Montazeri points to the un-Islamic, illegal and unjust elements of these executions which also included executions of children and pregnant women.“In Esfahan, a pregnant woman was among them [those massacred]. In Esfahan they executed a pregnant woman…. [In clerical jurisprudence] one must not execute a woman even if she is a mohareb (enemy of God). I reminded [Khomeini] of this, but he said they must be executed. In the month of Moharram, at least in the month of Moharram, the month of God and the Prophet, it shouldn’t be like this. At least feel some shame before Imam Hussein. Cutting off all meetings and suddenly engaging in such butchery, dragging them out and Bang! Bang!!! Does this happen anywhere in the world? …”
Montzaeri argued that opposition should not be addressed by executions but by challenging their ideology.
. “Executing them without (their having committed) any new activities brings into question all prior judges and judgments. How do you justify executing someone who was sentenced to something less than execution? Now we have cut off all meetings and telephone calls. But tomorrow what answer can we give to their families? … Ultimately, the Mujahedin-e Khalq are not simply individuals.
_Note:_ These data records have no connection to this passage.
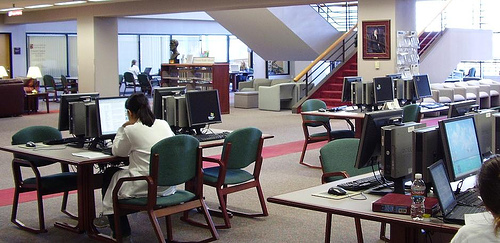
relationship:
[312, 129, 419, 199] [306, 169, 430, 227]
chair at desk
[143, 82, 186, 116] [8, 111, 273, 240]
computer on desk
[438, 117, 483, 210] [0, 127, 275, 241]
computer sitting on desk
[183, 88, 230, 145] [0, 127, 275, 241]
computer sitting on desk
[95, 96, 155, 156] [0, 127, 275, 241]
computer sitting on desk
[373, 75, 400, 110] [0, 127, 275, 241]
computer sitting on desk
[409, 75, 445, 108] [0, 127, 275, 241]
computer sitting on desk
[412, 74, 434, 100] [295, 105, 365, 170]
computer on desk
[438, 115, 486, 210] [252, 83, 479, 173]
computer on desk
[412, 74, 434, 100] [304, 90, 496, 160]
computer on desk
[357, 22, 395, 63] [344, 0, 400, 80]
photo wall on wall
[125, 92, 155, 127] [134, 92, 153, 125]
hair in a ponytail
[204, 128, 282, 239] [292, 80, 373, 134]
chair at a desk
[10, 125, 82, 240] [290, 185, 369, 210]
chair at a desk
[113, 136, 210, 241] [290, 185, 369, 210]
chair at a desk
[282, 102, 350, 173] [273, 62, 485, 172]
chair at a desk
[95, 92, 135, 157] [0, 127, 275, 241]
computer on a desk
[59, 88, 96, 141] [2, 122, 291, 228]
computer on a desk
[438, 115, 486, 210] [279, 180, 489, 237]
computer on a desk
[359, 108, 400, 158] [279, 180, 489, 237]
computer on a desk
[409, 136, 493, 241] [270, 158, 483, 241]
computer on a desk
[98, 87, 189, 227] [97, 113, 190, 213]
woman in a coat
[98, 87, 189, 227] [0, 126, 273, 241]
woman sitting at computer desk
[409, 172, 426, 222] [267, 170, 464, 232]
bottle on desk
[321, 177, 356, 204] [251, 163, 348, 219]
computer mouse on desk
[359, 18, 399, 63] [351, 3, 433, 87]
picture on wall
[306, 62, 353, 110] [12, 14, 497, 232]
staircase in computer lap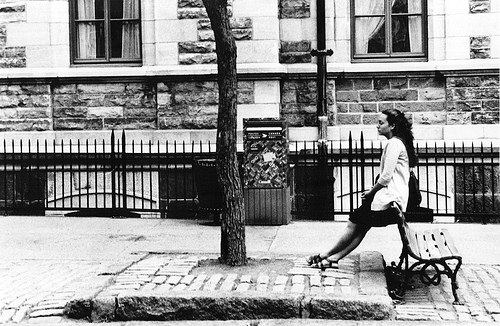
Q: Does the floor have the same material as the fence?
A: No, the floor is made of cement and the fence is made of metal.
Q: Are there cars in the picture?
A: No, there are no cars.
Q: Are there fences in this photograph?
A: Yes, there is a fence.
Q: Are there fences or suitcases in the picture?
A: Yes, there is a fence.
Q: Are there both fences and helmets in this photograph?
A: No, there is a fence but no helmets.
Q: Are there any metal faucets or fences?
A: Yes, there is a metal fence.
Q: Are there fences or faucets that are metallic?
A: Yes, the fence is metallic.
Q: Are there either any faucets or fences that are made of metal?
A: Yes, the fence is made of metal.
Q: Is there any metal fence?
A: Yes, there is a fence that is made of metal.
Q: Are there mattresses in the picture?
A: No, there are no mattresses.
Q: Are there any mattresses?
A: No, there are no mattresses.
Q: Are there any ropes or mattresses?
A: No, there are no mattresses or ropes.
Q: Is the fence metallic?
A: Yes, the fence is metallic.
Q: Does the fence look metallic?
A: Yes, the fence is metallic.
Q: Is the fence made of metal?
A: Yes, the fence is made of metal.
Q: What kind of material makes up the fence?
A: The fence is made of metal.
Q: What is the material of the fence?
A: The fence is made of metal.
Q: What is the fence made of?
A: The fence is made of metal.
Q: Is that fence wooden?
A: No, the fence is metallic.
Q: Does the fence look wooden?
A: No, the fence is metallic.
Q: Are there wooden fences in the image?
A: No, there is a fence but it is metallic.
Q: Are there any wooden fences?
A: No, there is a fence but it is metallic.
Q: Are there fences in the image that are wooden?
A: No, there is a fence but it is metallic.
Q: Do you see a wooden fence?
A: No, there is a fence but it is metallic.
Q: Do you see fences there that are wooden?
A: No, there is a fence but it is metallic.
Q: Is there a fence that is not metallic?
A: No, there is a fence but it is metallic.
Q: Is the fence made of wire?
A: No, the fence is made of metal.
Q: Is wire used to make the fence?
A: No, the fence is made of metal.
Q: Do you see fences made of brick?
A: No, there is a fence but it is made of metal.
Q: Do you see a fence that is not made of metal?
A: No, there is a fence but it is made of metal.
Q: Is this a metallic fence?
A: Yes, this is a metallic fence.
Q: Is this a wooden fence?
A: No, this is a metallic fence.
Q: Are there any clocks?
A: No, there are no clocks.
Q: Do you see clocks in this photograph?
A: No, there are no clocks.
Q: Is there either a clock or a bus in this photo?
A: No, there are no clocks or buses.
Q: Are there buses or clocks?
A: No, there are no clocks or buses.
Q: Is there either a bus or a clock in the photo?
A: No, there are no clocks or buses.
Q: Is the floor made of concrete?
A: Yes, the floor is made of concrete.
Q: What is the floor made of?
A: The floor is made of concrete.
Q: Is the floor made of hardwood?
A: No, the floor is made of cement.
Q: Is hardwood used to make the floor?
A: No, the floor is made of cement.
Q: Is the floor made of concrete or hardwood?
A: The floor is made of concrete.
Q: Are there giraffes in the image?
A: No, there are no giraffes.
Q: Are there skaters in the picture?
A: No, there are no skaters.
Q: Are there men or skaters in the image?
A: No, there are no skaters or men.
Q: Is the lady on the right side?
A: Yes, the lady is on the right of the image.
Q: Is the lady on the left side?
A: No, the lady is on the right of the image.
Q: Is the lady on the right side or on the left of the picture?
A: The lady is on the right of the image.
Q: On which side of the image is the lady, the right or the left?
A: The lady is on the right of the image.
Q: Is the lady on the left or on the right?
A: The lady is on the right of the image.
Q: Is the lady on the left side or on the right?
A: The lady is on the right of the image.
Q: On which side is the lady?
A: The lady is on the right of the image.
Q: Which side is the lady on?
A: The lady is on the right of the image.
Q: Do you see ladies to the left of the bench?
A: Yes, there is a lady to the left of the bench.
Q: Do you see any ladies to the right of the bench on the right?
A: No, the lady is to the left of the bench.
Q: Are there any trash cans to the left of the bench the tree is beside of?
A: No, there is a lady to the left of the bench.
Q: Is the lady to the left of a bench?
A: Yes, the lady is to the left of a bench.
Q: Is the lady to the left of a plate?
A: No, the lady is to the left of a bench.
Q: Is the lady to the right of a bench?
A: No, the lady is to the left of a bench.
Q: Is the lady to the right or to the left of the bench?
A: The lady is to the left of the bench.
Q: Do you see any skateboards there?
A: No, there are no skateboards.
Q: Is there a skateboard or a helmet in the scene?
A: No, there are no skateboards or helmets.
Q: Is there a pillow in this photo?
A: No, there are no pillows.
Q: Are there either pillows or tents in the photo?
A: No, there are no pillows or tents.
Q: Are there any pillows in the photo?
A: No, there are no pillows.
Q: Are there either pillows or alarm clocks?
A: No, there are no pillows or alarm clocks.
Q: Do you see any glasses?
A: No, there are no glasses.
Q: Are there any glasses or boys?
A: No, there are no glasses or boys.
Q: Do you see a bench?
A: Yes, there is a bench.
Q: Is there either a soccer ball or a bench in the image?
A: Yes, there is a bench.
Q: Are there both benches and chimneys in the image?
A: No, there is a bench but no chimneys.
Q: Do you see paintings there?
A: No, there are no paintings.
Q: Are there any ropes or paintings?
A: No, there are no paintings or ropes.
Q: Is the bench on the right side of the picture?
A: Yes, the bench is on the right of the image.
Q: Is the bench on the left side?
A: No, the bench is on the right of the image.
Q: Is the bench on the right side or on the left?
A: The bench is on the right of the image.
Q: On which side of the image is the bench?
A: The bench is on the right of the image.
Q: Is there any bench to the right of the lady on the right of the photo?
A: Yes, there is a bench to the right of the lady.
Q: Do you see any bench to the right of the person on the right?
A: Yes, there is a bench to the right of the lady.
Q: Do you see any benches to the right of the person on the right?
A: Yes, there is a bench to the right of the lady.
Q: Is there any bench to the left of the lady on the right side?
A: No, the bench is to the right of the lady.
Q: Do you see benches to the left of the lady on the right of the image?
A: No, the bench is to the right of the lady.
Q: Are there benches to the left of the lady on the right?
A: No, the bench is to the right of the lady.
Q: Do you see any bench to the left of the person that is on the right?
A: No, the bench is to the right of the lady.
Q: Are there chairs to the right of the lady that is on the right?
A: No, there is a bench to the right of the lady.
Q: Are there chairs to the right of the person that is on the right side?
A: No, there is a bench to the right of the lady.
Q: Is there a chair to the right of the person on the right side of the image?
A: No, there is a bench to the right of the lady.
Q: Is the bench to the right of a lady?
A: Yes, the bench is to the right of a lady.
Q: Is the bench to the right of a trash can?
A: No, the bench is to the right of a lady.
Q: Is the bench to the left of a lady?
A: No, the bench is to the right of a lady.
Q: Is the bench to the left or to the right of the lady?
A: The bench is to the right of the lady.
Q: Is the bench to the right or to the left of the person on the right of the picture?
A: The bench is to the right of the lady.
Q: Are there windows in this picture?
A: Yes, there is a window.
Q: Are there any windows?
A: Yes, there is a window.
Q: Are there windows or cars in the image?
A: Yes, there is a window.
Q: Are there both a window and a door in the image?
A: No, there is a window but no doors.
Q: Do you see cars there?
A: No, there are no cars.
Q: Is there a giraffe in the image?
A: No, there are no giraffes.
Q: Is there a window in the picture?
A: Yes, there is a window.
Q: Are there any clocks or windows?
A: Yes, there is a window.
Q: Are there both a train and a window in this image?
A: No, there is a window but no trains.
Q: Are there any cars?
A: No, there are no cars.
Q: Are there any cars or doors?
A: No, there are no cars or doors.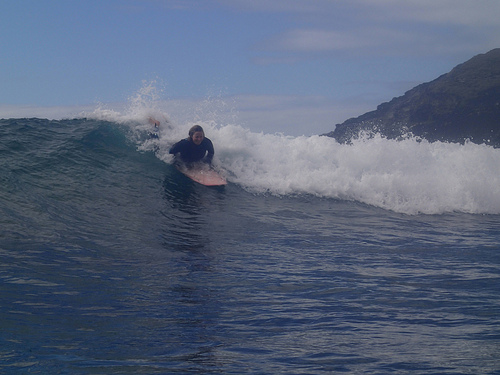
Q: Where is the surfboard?
A: On the wave.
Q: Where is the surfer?
A: On the surfboard.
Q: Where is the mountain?
A: Far behind the water.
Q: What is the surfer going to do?
A: Stand up.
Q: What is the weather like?
A: Sunny.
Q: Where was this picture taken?
A: At the beach.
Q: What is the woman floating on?
A: The ocean.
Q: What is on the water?
A: A reflection.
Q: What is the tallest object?
A: The wave.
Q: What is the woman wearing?
A: A wet suit.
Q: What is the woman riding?
A: A surfboard.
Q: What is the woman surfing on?
A: A wave.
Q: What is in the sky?
A: Clouds.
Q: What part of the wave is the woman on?
A: The top.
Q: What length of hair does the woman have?
A: Long.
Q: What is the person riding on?
A: A surf board.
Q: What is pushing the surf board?
A: An ocean wave.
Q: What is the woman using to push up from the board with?
A: Arms.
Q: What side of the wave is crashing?
A: The right side.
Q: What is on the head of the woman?
A: Hair.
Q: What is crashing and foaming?
A: A wave.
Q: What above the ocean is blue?
A: The sky.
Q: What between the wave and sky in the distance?
A: A mountian.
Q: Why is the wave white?
A: The wave is crashing.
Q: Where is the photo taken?
A: Beach.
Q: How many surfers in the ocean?
A: One.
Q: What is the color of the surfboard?
A: Orange.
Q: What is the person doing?
A: Surfing.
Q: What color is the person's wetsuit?
A: Black.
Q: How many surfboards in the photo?
A: One.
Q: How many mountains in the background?
A: One.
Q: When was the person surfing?
A: Daytime.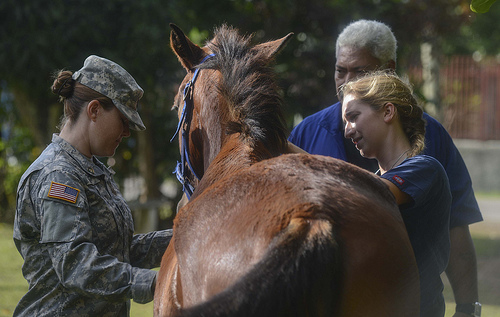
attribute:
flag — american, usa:
[43, 182, 88, 205]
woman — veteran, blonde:
[24, 63, 144, 316]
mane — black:
[224, 49, 285, 140]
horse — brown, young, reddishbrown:
[168, 34, 413, 299]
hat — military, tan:
[80, 55, 156, 129]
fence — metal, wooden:
[450, 62, 493, 142]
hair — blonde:
[359, 75, 427, 140]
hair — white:
[354, 24, 394, 50]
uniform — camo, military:
[26, 161, 131, 245]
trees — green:
[28, 14, 160, 64]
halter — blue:
[178, 121, 198, 186]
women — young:
[340, 86, 484, 300]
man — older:
[299, 14, 480, 218]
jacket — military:
[39, 147, 163, 315]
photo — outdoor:
[4, 4, 497, 315]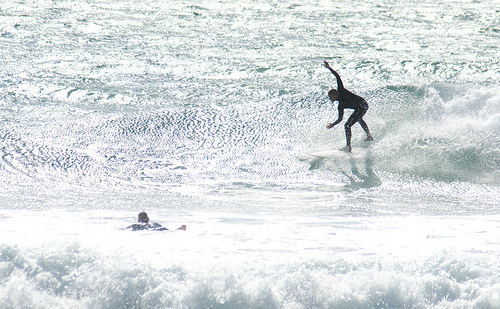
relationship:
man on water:
[312, 61, 374, 154] [1, 2, 490, 210]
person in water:
[126, 206, 188, 233] [1, 2, 490, 210]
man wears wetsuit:
[312, 61, 374, 154] [342, 87, 368, 137]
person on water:
[126, 206, 188, 233] [1, 2, 490, 210]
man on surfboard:
[312, 61, 374, 154] [315, 143, 368, 163]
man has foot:
[312, 61, 374, 154] [343, 144, 352, 153]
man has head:
[312, 61, 374, 154] [329, 85, 338, 105]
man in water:
[312, 61, 374, 154] [1, 2, 490, 210]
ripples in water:
[22, 142, 365, 202] [1, 2, 490, 210]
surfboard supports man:
[315, 143, 368, 163] [312, 61, 374, 154]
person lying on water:
[126, 206, 188, 233] [1, 2, 490, 210]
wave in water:
[380, 85, 498, 201] [1, 2, 490, 210]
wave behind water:
[380, 85, 498, 201] [1, 2, 490, 210]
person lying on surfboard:
[126, 206, 188, 233] [125, 228, 199, 237]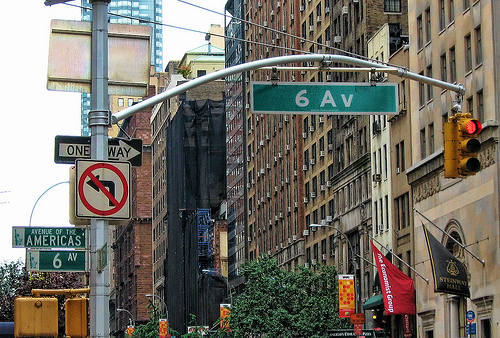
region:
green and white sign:
[248, 75, 405, 122]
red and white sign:
[352, 235, 423, 320]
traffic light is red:
[425, 81, 493, 198]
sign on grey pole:
[102, 47, 370, 131]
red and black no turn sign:
[60, 157, 134, 221]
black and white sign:
[65, 130, 143, 171]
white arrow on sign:
[61, 131, 141, 172]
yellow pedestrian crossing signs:
[20, 270, 104, 325]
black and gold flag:
[402, 220, 486, 300]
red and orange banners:
[330, 255, 365, 320]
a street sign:
[251, 83, 393, 114]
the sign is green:
[254, 85, 399, 113]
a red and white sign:
[74, 159, 131, 214]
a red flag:
[373, 253, 415, 316]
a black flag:
[425, 221, 473, 298]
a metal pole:
[87, 42, 110, 113]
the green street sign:
[11, 224, 83, 254]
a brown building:
[241, 125, 307, 240]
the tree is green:
[250, 273, 325, 327]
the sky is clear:
[14, 103, 51, 145]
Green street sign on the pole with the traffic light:
[246, 74, 403, 119]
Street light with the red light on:
[439, 104, 485, 185]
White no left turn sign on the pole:
[70, 154, 137, 224]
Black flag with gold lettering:
[419, 221, 474, 300]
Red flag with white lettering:
[365, 233, 418, 318]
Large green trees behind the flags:
[190, 242, 357, 336]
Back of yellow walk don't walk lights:
[7, 283, 94, 336]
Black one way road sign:
[50, 129, 146, 170]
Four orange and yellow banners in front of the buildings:
[123, 271, 360, 337]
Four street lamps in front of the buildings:
[114, 218, 363, 337]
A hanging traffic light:
[441, 107, 482, 180]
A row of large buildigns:
[108, 1, 498, 336]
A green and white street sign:
[246, 76, 399, 115]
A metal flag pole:
[412, 205, 484, 265]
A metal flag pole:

They represent an ideology and a school of thought. They represent a line of logic. One must respond to the wrong logic by presenting the right logic. One cannot resolve this through killing; killing will only propagate and spread it”.
Dr. Rafizadeh, says, “The government could not eliminate Montazri the way it did with other opposition leaders due to his religious authority and the large number of followers he had. He was put under house arrest and his speeches and activities were heavily controlled.”
He continues, “Ironically, all those people to whom Montazri is addressing and warning in the audio, all of those who were involved in these crimes, appear to enjoy high positions currently. Mostafa Pourmohammadi was a representative of the intelligence ministry to the notorious Evin prison, and he was recently appointed by the so-called moderate president Hassan Rowhani to be justice minister. Ebrahim Raeisi was a public prosecutor and is currently the head of Astan Quds Razavi, which has billions of dollars in revenues…. What is crucial to point out is that realistically speaking, these people are only few of those who would be involved in such large scale crimes against humanity. They have been awarded higher positions, power, and money.”
Poignantly, Montazeri tells the ruling politicians, “Beware of 50 years from now, when people will pass judgment on the leader (Khomeini) and will say he was a bloodthirsty, brutal and murderous leader…. I do not want history to remember him like that…”
Dr. Rafizadeh, concludes, “Finally, it is incumbent on the human rights organizations, the United Nations, and the International Criminal Court (ICC) to conduct rigorous investigations and bring those who have committed and continue to commit these crimes – and more likely who currently serve in high positions in Iran – to justice. Calls to bring these people to justice are increasing.”